I spent a lot of time generating SVGs with various colors to validate my work. I reused a trick I’m fond of to generate semi-random colors: using a Halton sequence output as the hue of an HSL color.

// base, f are parameters here
let mut halton = halton::Sequence::new(base);

for i in 0..sectors.len() {
    let color = colorsys::Hsl::from((
        // hue 0-360
        (h * 360.0 * f) % 360.0,
        // saturation 0-100
        80.0,
        // lightness 0-100
        50.0
    )).to_css_string();
}

It is similar to using a pseudorandom generator with a fixed seed, but the Halton sequence is more evenly distributed. Here is the result for 100 values with a few base/f combinations :

Today’s rabbit hole: 3D rendering and triangulation

Things were too simple at this point, so, of course, I found something. It all started when I thought, “wouldn’t it be great if I could preview the stacked laser cut layers in 3D”.

I bootstrapped a simple Bevy app. To render the layers, I need to triangulate them. It happens there’s a triangulate crate, but it comes with constraints.

First, let’s look at the DOOM polygons in three cases:

  1. a simple polygon, which has a specific definition (Wikipedia) :
    • exactly two edges meet at each vertex
    • the number of edges equals the number of vertices
[Case 1, a simple polygon]
  1. one polygon with holes (called “weakly simple polygons” in the most basic case akin to a disc). This means the sector represents multiple polygons where one contains the others
[Case 1, a simple polygon]
  1. multiple polygons sharing one vertex - to be accurate multiple polygons where each pair share at most one contiguous vertex, which makes it a complex polygon. The fact that the edges intersections are vertices means the polygon can be split into simple polygons.
[Case 1, a simple polygon]

The triangulate crate (and, AFAIK, all other implementations) needs actual paths - an ordered list of vertices. It also does not support non-simple polygons, which excludes case 3.

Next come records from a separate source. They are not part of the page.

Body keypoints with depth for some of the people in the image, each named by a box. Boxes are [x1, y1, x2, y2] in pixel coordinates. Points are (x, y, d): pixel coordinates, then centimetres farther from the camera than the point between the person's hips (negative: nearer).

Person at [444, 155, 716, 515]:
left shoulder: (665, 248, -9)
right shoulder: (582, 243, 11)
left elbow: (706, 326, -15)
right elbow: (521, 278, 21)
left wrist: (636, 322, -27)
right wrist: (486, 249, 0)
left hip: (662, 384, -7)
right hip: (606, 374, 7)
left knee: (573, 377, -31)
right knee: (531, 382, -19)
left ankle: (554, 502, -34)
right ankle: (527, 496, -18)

To rebuild a path from the unordered list of edges, my initial approach was to pick an edge, then find any edge connected to it. This works for cases 1 and 2, but not for the last one, as those polygons have more than two edges meeting at some vertices.

The solution to that problem is to rebuild paths by repeatedly finding the shortest loop from an edge, which is equivalent to finding all loops where no vertex is used more than once per loop:

If a doom sector contains multiple loops, it means it falls either in case 2 or 3. To figure it out, we can rely on empiric assumptions :

I went with the latter, using the geo rust crate which has extensive support for polygon operations.

I got that to work eventually:

Sector triangulation in bevy

The issue is that I now need to invert those polygons, as I want to subtract them to an enclosing rectangle - meaning boolean operations (also supported by geo), but now the triangulation fails.

Subsector attempt

But wait, the WAD does contain simple, convex polygons, right? The result of the binary space partitioning. It does, but those polygons sometimes have implicit edges defined by the partition lines. I started working on that, then realized that was too much sidetracking. It should work, however. Maybe later…

Backtracking

I gave up on that approach at this point. The solution to the preview, a very valid problem, was simpler: use TinkerCad to import the SVG layers, extrude them, stack them export a .glb I could render in Blender. That’s how I rendered the banner of this article. Note that Tinkercad’s SVG import does expect proper SVG paths and not disjoint lines; so part of that work did serve to produce a cute render.

Blender render of E1M1 Blender render of E1M2 Blender render of E1M2

Final Result

Just have to glue it now! I definitely need to try it with clear acrylic or with multiple colors.